• _Source material_
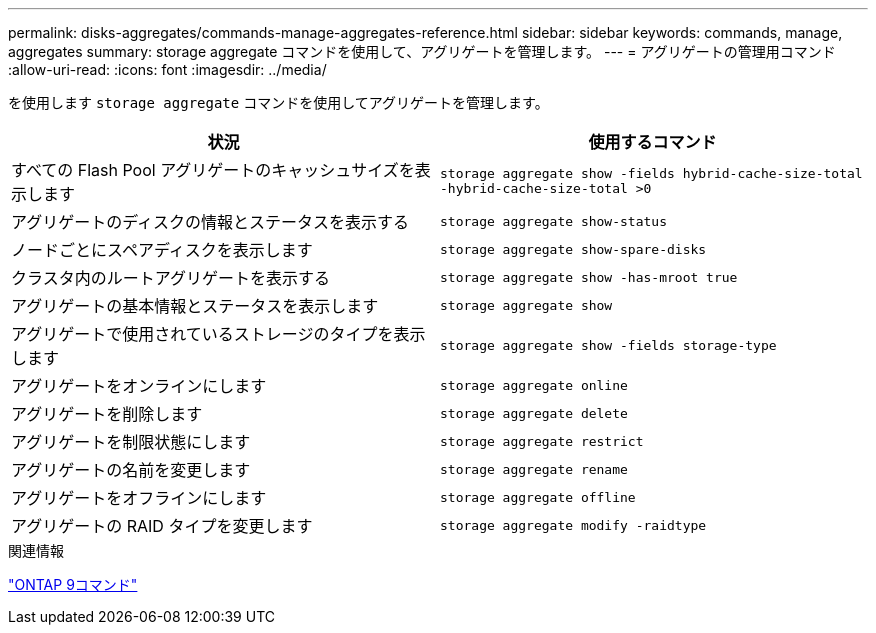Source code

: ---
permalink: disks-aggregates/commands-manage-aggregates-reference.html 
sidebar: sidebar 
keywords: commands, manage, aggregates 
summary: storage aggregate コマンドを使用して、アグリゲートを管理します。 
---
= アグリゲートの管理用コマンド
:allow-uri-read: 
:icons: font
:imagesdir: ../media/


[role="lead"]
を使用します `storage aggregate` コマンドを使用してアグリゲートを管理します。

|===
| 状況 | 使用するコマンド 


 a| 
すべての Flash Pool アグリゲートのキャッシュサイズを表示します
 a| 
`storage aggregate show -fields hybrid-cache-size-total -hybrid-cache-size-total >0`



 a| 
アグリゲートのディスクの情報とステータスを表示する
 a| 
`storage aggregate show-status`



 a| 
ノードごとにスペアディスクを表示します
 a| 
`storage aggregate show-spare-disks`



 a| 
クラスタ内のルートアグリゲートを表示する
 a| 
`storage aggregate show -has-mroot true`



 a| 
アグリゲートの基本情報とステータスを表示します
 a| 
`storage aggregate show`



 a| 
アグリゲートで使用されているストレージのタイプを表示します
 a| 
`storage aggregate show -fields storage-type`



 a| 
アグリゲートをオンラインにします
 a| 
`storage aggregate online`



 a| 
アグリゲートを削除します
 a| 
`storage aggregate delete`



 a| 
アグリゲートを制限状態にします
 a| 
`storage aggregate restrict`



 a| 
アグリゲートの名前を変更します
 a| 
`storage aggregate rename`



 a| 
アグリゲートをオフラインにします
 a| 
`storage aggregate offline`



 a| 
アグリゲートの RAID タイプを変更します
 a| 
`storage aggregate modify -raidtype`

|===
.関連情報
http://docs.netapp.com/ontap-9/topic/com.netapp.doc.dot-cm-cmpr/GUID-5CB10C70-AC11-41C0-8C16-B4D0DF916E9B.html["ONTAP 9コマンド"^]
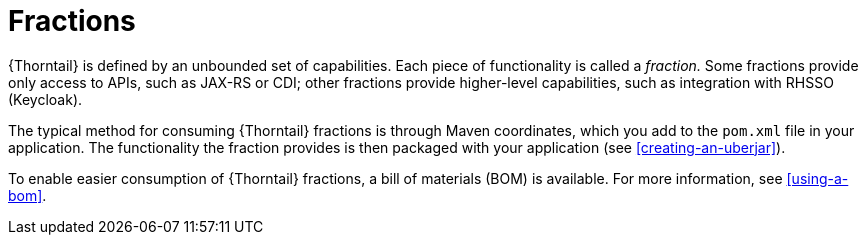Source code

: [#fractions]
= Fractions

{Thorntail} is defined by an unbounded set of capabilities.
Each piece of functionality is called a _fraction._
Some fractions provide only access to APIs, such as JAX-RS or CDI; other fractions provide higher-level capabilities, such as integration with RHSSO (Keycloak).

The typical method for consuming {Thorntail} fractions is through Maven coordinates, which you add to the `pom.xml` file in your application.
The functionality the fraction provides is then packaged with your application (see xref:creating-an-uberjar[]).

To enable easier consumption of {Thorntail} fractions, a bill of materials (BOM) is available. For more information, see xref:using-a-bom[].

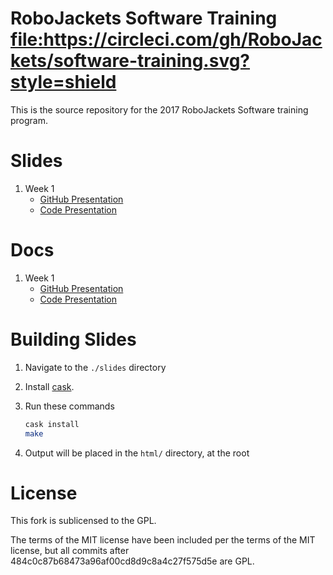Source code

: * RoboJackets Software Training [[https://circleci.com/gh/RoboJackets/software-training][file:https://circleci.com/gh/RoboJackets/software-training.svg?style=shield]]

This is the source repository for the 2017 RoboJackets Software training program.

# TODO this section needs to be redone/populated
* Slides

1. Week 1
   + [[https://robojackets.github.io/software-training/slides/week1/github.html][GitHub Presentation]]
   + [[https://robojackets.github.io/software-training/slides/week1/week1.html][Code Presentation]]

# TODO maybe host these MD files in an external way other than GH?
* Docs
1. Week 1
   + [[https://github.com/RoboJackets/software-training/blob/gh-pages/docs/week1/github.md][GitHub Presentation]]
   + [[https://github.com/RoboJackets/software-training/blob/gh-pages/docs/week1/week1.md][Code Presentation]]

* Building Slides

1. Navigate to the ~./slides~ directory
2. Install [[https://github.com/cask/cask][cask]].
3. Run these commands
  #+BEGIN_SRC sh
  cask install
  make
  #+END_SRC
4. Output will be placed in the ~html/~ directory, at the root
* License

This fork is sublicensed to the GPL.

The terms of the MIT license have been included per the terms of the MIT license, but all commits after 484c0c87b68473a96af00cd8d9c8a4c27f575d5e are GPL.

• _What you will do_
Nothing should appear in the answer except the lines from the first line of the data through the line holding "Some fractions provide", exactly as written, with pictures left out.

• _Task result_
Source code

: ---
permalink: disks-aggregates/commands-manage-aggregates-reference.html 
sidebar: sidebar 
keywords: commands, manage, aggregates 
summary: storage aggregate コマンドを使用して、アグリゲートを管理します。 
---
= アグリゲートの管理用コマンド
:allow-uri-read: 
:icons: font
:imagesdir: ../media/


[role="lead"]
を使用します `storage aggregate` コマンドを使用してアグリゲートを管理します。

|===
| 状況 | 使用するコマンド 


 a| 
すべての Flash Pool アグリゲートのキャッシュサイズを表示します
 a| 
`storage aggregate show -fields hybrid-cache-size-total -hybrid-cache-size-total >0`



 a| 
アグリゲートのディスクの情報とステータスを表示する
 a| 
`storage aggregate show-status`



 a| 
ノードごとにスペアディスクを表示します
 a| 
`storage aggregate show-spare-disks`



 a| 
クラスタ内のルートアグリゲートを表示する
 a| 
`storage aggregate show -has-mroot true`



 a| 
アグリゲートの基本情報とステータスを表示します
 a| 
`storage aggregate show`



 a| 
アグリゲートで使用されているストレージのタイプを表示します
 a| 
`storage aggregate show -fields storage-type`



 a| 
アグリゲートをオンラインにします
 a| 
`storage aggregate online`



 a| 
アグリゲートを削除します
 a| 
`storage aggregate delete`



 a| 
アグリゲートを制限状態にします
 a| 
`storage aggregate restrict`



 a| 
アグリゲートの名前を変更します
 a| 
`storage aggregate rename`



 a| 
アグリゲートをオフラインにします
 a| 
`storage aggregate offline`



 a| 
アグリゲートの RAID タイプを変更します
 a| 
`storage aggregate modify -raidtype`

|===
.関連情報
http://docs.netapp.com/ontap-9/topic/com.netapp.doc.dot-cm-cmpr/GUID-5CB10C70-AC11-41C0-8C16-B4D0DF916E9B.html["ONTAP 9コマンド"^]
Source code

: [#fractions]
= Fractions

{Thorntail} is defined by an unbounded set of capabilities.
Each piece of functionality is called a _fraction._
Some fractions provide only access to APIs, such as JAX-RS or CDI; other fractions provide higher-level capabilities, such as integration with RHSSO (Keycloak).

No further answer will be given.